◆ To do ◆
Should a line in the entries below contain "those", return that line.
Task material Start Marker
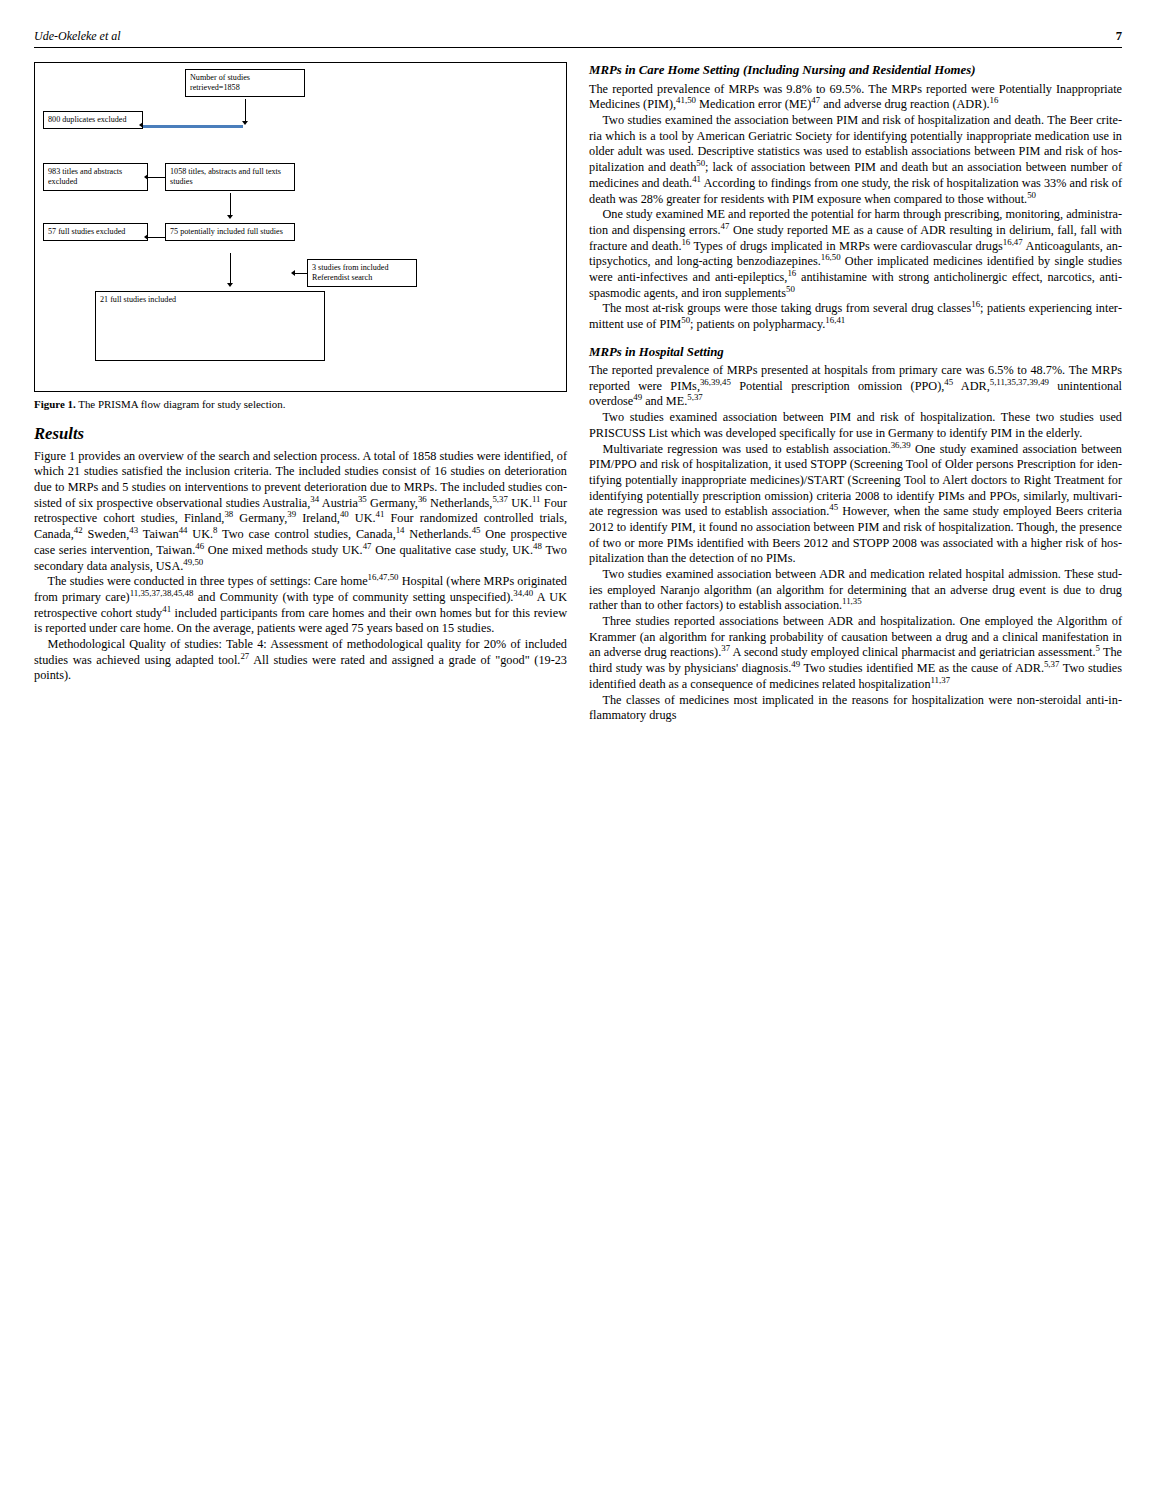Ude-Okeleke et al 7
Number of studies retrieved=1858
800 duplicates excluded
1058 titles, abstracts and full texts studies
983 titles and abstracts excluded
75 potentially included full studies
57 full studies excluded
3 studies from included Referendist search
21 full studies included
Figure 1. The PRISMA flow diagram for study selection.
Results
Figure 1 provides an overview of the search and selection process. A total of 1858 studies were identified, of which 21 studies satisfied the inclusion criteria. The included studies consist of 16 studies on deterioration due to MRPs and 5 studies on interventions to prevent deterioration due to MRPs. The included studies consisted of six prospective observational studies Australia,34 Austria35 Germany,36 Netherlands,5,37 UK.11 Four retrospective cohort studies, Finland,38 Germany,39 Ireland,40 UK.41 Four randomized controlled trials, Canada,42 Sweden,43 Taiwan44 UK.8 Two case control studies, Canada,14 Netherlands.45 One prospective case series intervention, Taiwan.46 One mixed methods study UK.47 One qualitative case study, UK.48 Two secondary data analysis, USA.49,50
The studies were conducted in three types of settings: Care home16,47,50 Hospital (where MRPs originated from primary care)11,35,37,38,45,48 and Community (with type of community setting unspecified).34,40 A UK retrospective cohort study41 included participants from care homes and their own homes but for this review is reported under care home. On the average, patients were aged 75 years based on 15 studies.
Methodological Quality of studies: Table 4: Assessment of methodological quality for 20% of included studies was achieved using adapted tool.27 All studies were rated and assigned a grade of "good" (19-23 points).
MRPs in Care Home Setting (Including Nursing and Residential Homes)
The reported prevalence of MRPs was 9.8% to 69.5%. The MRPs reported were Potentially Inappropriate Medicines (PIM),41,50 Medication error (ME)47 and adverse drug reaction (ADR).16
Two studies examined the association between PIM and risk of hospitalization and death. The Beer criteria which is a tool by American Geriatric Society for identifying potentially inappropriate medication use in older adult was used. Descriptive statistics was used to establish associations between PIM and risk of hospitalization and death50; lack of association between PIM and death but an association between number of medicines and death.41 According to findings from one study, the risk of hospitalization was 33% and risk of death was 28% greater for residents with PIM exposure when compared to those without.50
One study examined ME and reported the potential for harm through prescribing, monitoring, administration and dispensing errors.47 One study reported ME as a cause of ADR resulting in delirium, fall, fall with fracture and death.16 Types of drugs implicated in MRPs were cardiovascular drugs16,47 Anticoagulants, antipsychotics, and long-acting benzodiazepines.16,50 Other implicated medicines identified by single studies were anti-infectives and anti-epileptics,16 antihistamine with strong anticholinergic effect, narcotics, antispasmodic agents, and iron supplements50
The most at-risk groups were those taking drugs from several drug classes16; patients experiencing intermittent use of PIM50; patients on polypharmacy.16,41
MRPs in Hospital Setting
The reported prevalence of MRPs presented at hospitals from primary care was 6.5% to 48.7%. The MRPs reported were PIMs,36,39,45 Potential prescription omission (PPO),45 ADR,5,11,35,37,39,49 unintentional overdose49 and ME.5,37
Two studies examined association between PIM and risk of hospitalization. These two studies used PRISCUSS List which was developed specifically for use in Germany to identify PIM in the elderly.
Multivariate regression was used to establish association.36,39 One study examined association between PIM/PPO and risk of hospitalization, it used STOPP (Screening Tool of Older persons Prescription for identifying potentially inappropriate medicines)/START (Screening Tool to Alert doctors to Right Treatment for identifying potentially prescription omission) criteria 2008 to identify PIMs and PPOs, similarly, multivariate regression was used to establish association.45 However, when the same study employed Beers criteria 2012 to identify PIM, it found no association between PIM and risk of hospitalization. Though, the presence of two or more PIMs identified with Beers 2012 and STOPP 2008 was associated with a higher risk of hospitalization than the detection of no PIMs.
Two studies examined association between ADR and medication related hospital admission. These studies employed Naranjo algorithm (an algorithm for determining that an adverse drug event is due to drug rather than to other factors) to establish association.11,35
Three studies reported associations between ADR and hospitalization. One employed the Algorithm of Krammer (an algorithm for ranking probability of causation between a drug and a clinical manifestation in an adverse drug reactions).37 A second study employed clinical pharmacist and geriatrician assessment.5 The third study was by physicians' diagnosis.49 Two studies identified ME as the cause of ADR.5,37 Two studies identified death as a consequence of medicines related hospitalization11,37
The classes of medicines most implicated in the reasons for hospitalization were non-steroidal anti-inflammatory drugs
Task material End Marker
Task material Start Marker
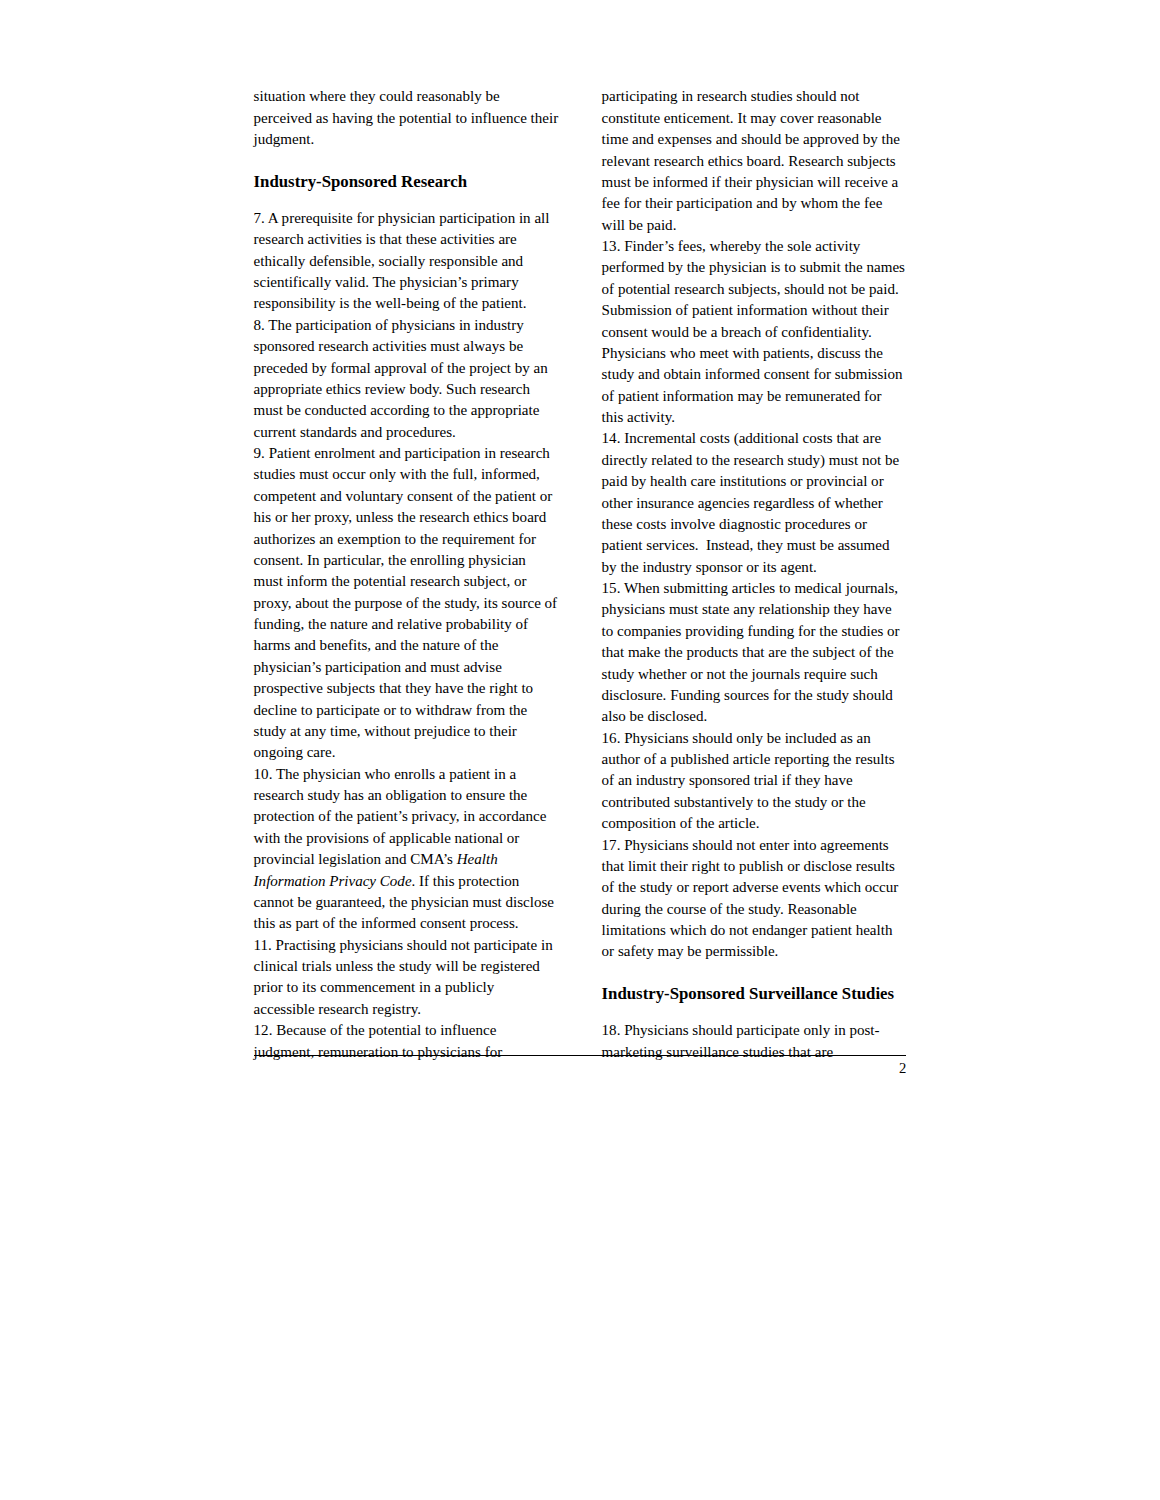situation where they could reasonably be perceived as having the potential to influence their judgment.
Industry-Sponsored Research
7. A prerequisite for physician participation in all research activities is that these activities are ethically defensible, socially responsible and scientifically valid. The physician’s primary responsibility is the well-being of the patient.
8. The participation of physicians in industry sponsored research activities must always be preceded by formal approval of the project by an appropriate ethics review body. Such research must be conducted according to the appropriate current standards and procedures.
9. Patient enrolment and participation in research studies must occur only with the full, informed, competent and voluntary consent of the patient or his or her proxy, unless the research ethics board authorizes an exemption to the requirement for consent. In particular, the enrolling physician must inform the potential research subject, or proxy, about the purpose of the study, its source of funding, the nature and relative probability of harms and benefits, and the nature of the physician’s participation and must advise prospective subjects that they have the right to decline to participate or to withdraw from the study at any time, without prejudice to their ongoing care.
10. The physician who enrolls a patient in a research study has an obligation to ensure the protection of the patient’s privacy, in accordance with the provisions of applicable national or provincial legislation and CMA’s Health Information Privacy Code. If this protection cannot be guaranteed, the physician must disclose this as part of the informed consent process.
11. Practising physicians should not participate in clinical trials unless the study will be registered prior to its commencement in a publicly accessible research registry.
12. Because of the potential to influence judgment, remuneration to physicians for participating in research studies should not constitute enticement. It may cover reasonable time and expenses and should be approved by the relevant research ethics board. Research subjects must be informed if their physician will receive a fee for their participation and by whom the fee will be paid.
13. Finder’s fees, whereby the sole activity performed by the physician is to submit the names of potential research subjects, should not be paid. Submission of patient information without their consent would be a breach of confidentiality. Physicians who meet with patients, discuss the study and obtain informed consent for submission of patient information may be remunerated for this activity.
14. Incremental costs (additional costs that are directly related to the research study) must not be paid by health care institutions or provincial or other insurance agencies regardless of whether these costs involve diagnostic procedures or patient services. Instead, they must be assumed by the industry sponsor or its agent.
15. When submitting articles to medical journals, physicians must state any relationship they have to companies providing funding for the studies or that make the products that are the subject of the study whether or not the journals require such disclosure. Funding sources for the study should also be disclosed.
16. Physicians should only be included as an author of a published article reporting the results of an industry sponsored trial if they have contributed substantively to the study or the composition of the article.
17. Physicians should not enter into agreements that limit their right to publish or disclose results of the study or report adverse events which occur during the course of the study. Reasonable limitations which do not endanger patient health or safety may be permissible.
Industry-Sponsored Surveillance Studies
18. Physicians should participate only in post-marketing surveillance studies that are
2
Task material End Marker
◆ Answer section ◆
Two studies examined the association between PIM and risk of hospitalization and death. The Beer criteria which is a tool by American Geriatric Society for identifying potentially inappropriate medication use in older adult was used. Descriptive statistics was used to establish associations between PIM and risk of hospitalization and death50; lack of association between PIM and death but an association between number of medicines and death.41 According to findings from one study, the risk of hospitalization was 33% and risk of death was 28% greater for residents with PIM exposure when compared to those without.50
The most at-risk groups were those taking drugs from several drug classes16; patients experiencing intermittent use of PIM50; patients on polypharmacy.16,41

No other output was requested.